Scaling round 2: live performance telemetry, tougher write paths, and the first relational building blocks

Infrastructure & reliability

Following June's infrastructure review, we re-audited the platform in depth and shipped the next round of scaling work: the platform now measures its own write-path health in real time and pages us on regressions, database mirror writes are batched and coalesced, payment and refund idempotency protections now also survive restarts via new relational tables, courier location handling got cheaper per GPS ping, and restarts during deploys no longer drop requests. Everything shipped behind kill-switch flags with tested rollback paths, and we proved the critical behaviors on a real Android device and with a new load-test harness.

  • infrastructure
  • reliability
  • scalability
  • observability
  • payments safety

We measure the thing that matters now

The single biggest scale risk we track is how long it takes to durably persist marketplace state. That duration - along with the size of the persisted state and event-loop responsiveness - is now measured continuously and visible to operators, with automatic alerts at warning and critical thresholds.

A new load-test harness gives us a repeatable baseline: burst-submitting 50 identical checkout requests concurrently produces exactly one order; the API stays responsive under sustained courier-GPS bursts; and a hard process kill mid-traffic recovers in about a second with no accepted order lost.

Less work per write

  • Database mirror writes are now latest-wins: a burst of changes no longer queues a full rewrite per change, and the side-table refresh went from rewrite-everything to skip-if-unchanged plus batched updates.
  • State serialization happens once per persist instead of multiple times, in a compact format.
  • Hot telemetry-style updates (device heartbeats, search telemetry) can be coalesced away from the durable write path - order and payment writes remain synchronous and durable before we acknowledge them, exactly as before.
  • Courier GPS pings now use constant-time lookups instead of scanning all orders, cutting the CPU cost per ping as the marketplace grows.
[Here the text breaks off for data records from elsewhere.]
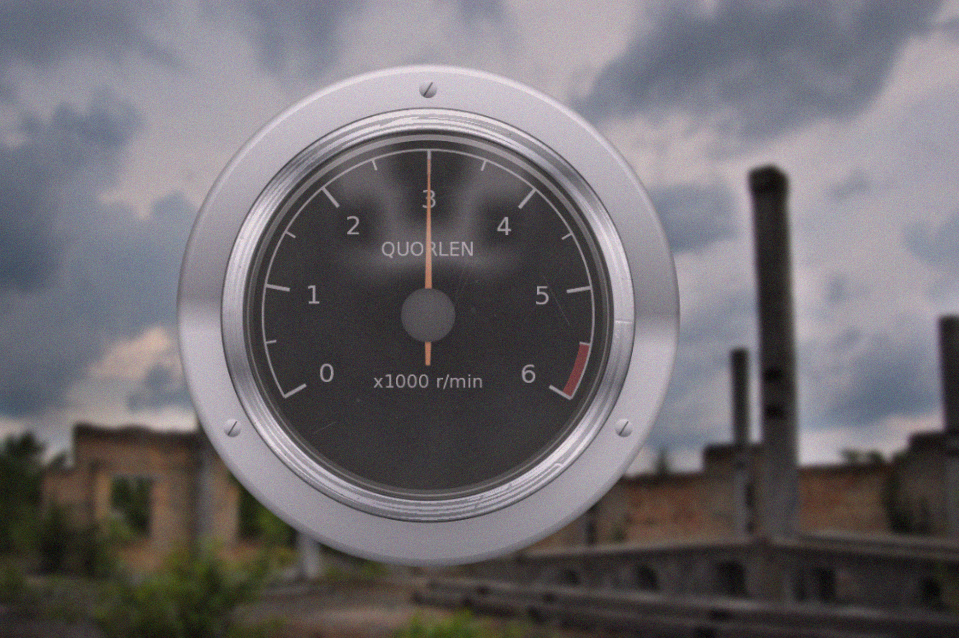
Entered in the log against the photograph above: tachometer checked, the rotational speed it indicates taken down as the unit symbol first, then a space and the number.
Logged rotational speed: rpm 3000
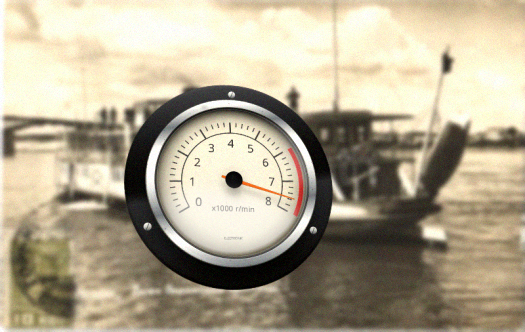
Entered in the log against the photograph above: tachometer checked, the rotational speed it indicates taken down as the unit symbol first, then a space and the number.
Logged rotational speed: rpm 7600
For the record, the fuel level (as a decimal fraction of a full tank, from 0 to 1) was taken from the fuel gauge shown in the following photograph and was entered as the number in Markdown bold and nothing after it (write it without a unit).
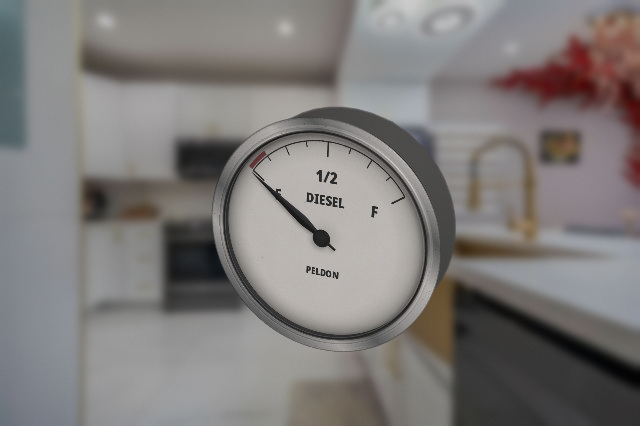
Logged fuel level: **0**
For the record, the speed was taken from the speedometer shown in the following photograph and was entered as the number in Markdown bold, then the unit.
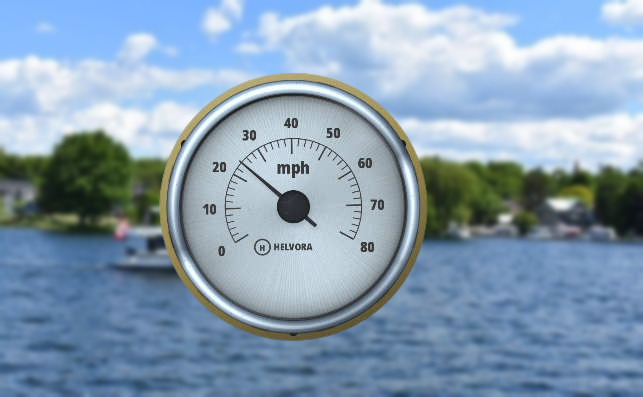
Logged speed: **24** mph
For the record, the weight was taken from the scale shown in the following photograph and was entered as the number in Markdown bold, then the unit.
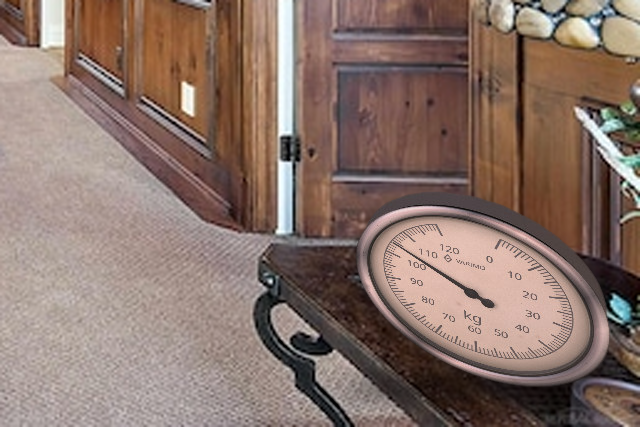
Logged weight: **105** kg
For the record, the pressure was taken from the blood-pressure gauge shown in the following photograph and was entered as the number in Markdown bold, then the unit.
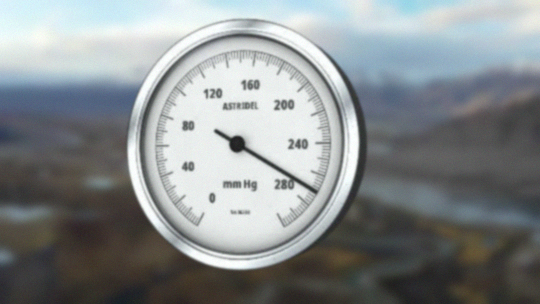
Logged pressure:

First relational building blocks - no big-bang rewrite

  • A proper, ledgered schema-migration runner now manages database schema changes.
  • New relational tables mirror the most safety-critical state: checkout idempotency keys with request fingerprints, processed payment-webhook events, delivery-email telemetry, latest courier positions, and an append-only money-ledger event stream.
  • These are dual-written behind individual flags while the existing store remains the source of truth - the strangler pattern, not a rewrite. Duplicate-payment protections now hold even across restarts and restores.
  • Personal-data rules carried over: courier locations in the new table are covered by the same GDPR erasure and export guarantees as everything else.

Safer operations

  • Only one backend instance can ever mutate state: a database-level lock now refuses a second process at boot (previously enforced only by convention).
  • Restarts during deploys stopped dropping requests: the proxy now briefly buffers and retries while the backend comes back.
  • Refunds that stall at the payment provider are detected and paged to a human within minutes, with a documented manual procedure - money is never auto-retried.
  • Log growth is capped, backup coverage was extended, and the deploy pipeline gained a stale-source guard so only reviewed, up-to-date code can ship.

Groundwork for new cities and countries

New orders, merchants, and couriers can now carry an explicit market context (country, city, zone, currency) behind a flag - the data-model groundwork for expansion beyond Bucharest, with an isolation seam and tests in place so cross-market access rules exist before a second market does.

What is deliberately unchanged

Payment gates, webhook verification, refund limits, role-based access control, GDPR flows, and the no-default-tip rule are byte-identical. Every change in this round ships with a kill-switch and a tested rollback, and an adversarial security and deploy-reliability review signed off with zero critical findings before release.